Breakdown of select forums by post language. Source: Recorded Future data.

Outlook

The hacker cultures of China and Russia each have their own unique genesis and have evolved to take advantage of their respective regional circumstances. Understanding the differences within these communities is essential to grasping the respective threats they currently pose and the manner in which these threats may evolve.

Recorded Future assesses with high confidence that the Russian underground will follow the money above all else. Predominantly, these forums have catered to the former Soviet Bloc, but they also have a unique appeal to the international community, as the databases and credit cards sold on them come from victims throughout the world. The exploit kits and bulletproof hosting are open to most anyone with enough Bitcoin. In fact, a number of sales threads on Russian forums are posted in both English and Russian, demonstrating a willingness to expand into other markets. This cross-cultural endeavor is reminiscent of the original fraudster forums and could once again bring the English-speaking hacker communities closer to their Russian comrades. Anyone with enough background in English — a mandatory language to study in China — could find their way into some of these Russian forums and access the extensive criminal arsenal therein. This may result in the exchange of tactics and tools across English, Chinese, and Russian-speaking criminal groups, whose target bases will suffer from potentially new methods of attack.

The members of the Russian-language cyber underground pose a global threat due to their sophistication and diverse criminal operations. Regardless of their location, every financial institution, social network, and ISP should take note that they and their customers are or could be a target, and ensure that their systems are continually patched against commonly known vulnerabilities.

Recorded Future also assesses with medium confidence that China’s determination to shut down Tor and VPN access to its citizens in a crusade toward a “clean and righteous internet” will cause Chinese markets and hacker forums to shut down. Increasing numbers of Chinese dark web vendors will peddle their wares on foreign sites as a result, thereby increasing foreign access to previously unique regional malware and hard-to-get data. If no drift occurs and the Chinese underground forums do not shut down while China tightens its noose on online anonymity, we assess that the Chinese government implicitly accepts domestic cybercrime under a certain threshold.

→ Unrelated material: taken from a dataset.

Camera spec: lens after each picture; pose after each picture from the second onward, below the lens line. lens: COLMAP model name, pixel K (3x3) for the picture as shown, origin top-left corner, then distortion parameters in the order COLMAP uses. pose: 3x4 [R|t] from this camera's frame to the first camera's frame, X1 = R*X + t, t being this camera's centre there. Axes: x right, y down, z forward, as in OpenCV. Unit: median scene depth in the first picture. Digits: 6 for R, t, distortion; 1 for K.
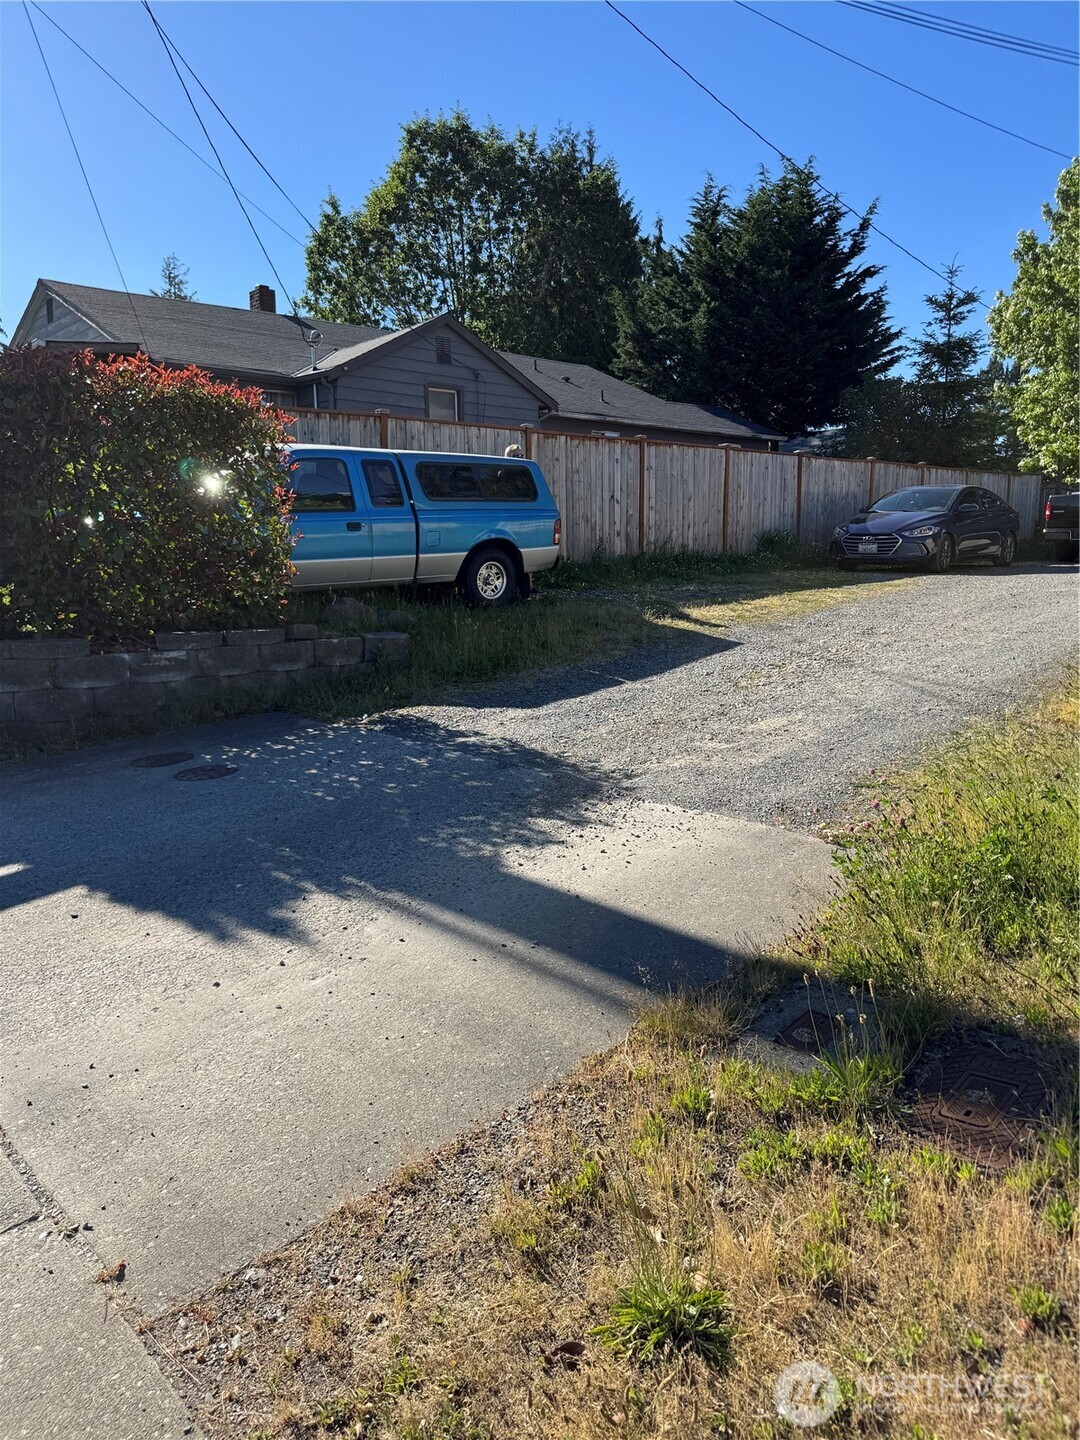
lens RADIAL K [[1029.7, 0, 540.0], [0, 1029.7, 720.0], [0, 0, 1]] dist [-0.015006, -0.000891]
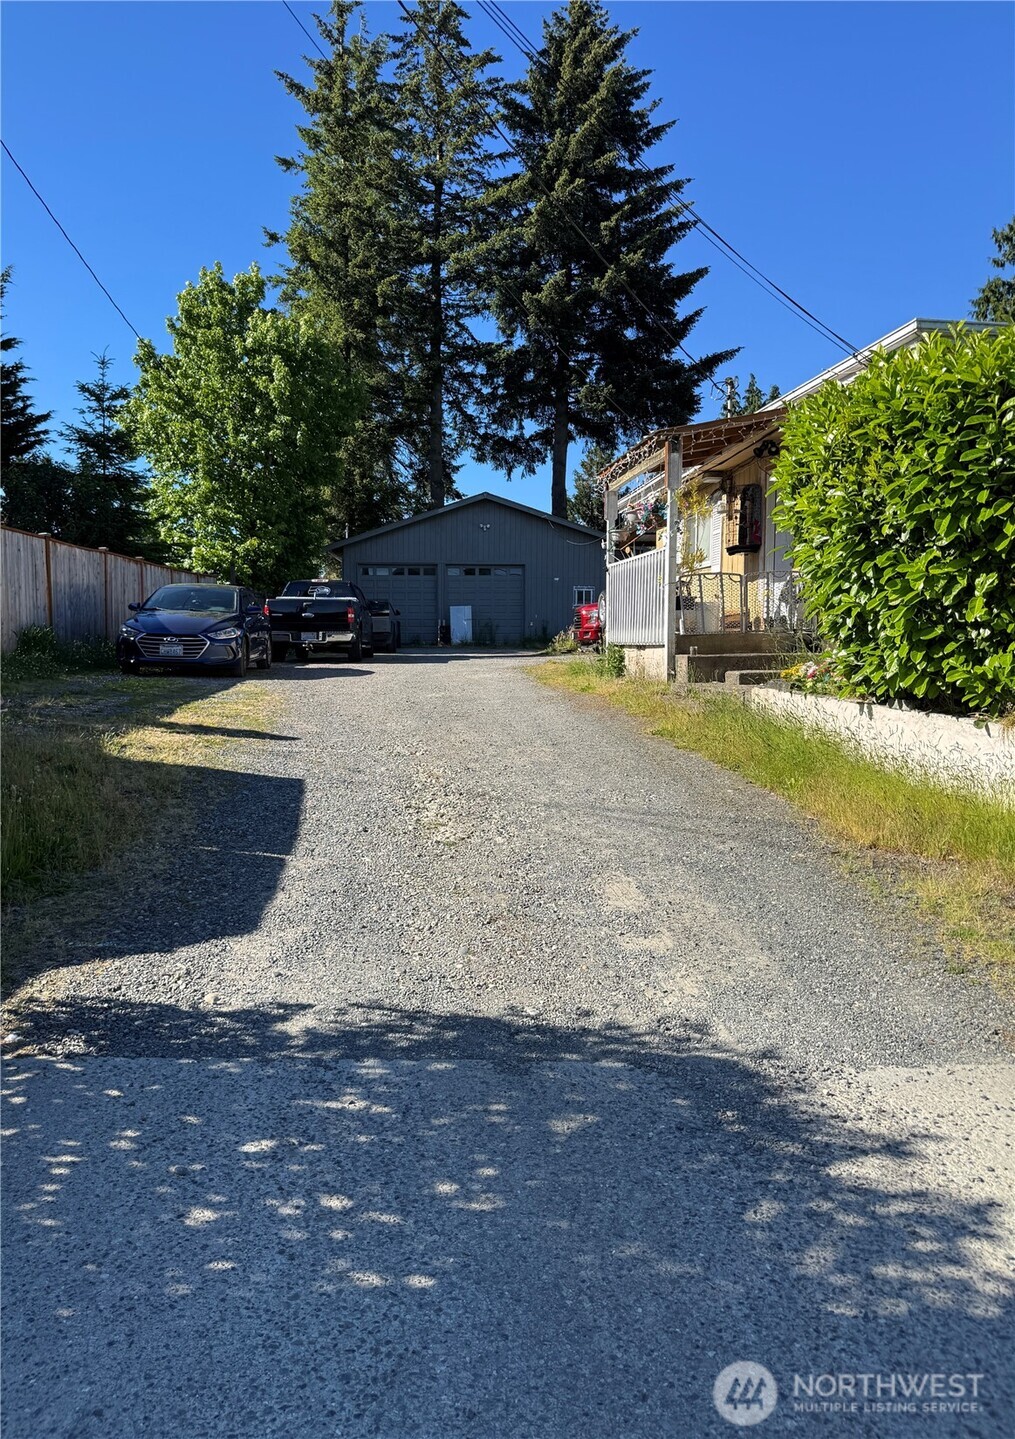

For now, companies doing business in China or the wider East Asian region should monitor Chinese hacking forums and marketplaces for credential leaks and operations targeting company infrastructure, due to the variety of East Asia-specific data, specifically on these sets of forums. Additionally, companies with offices within East Asia should ensure that their infrastructure is secured against malware developed within Chinese forums, and monitor politically sensitive regional events that might spur Chinese patriotic hacktivism.